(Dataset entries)
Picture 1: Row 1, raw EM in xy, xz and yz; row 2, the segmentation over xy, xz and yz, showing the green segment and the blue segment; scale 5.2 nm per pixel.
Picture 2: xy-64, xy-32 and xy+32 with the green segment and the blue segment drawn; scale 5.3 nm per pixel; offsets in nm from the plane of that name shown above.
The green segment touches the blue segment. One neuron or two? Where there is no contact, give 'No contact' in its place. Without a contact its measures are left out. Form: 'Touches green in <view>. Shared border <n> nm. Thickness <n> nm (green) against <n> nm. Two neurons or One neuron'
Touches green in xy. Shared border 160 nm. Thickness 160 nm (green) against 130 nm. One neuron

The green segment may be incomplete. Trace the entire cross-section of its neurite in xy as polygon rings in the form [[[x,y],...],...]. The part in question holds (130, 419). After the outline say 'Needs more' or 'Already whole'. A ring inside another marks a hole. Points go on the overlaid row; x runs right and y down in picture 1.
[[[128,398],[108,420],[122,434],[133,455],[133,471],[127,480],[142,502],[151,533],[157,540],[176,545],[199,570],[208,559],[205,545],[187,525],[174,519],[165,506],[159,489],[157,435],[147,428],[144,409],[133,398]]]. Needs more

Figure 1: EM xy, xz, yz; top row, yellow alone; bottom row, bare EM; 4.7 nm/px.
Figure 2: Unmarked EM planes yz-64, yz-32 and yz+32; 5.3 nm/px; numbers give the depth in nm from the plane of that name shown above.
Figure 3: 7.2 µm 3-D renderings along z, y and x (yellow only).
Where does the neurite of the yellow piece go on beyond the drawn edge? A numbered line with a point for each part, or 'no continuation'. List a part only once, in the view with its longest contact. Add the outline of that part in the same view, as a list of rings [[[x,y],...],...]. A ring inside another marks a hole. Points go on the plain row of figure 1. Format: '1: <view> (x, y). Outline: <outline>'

## Assigned task:
Filter the records down to the lines that contain the string "above", and copy those lines.

## Task output:
Picture 2: xy-64, xy-32 and xy+32 with the green segment and the blue segment drawn; scale 5.3 nm per pixel; offsets in nm from the plane of that name shown above.
Figure 2: Unmarked EM planes yz-64, yz-32 and yz+32; 5.3 nm/px; numbers give the depth in nm from the plane of that name shown above.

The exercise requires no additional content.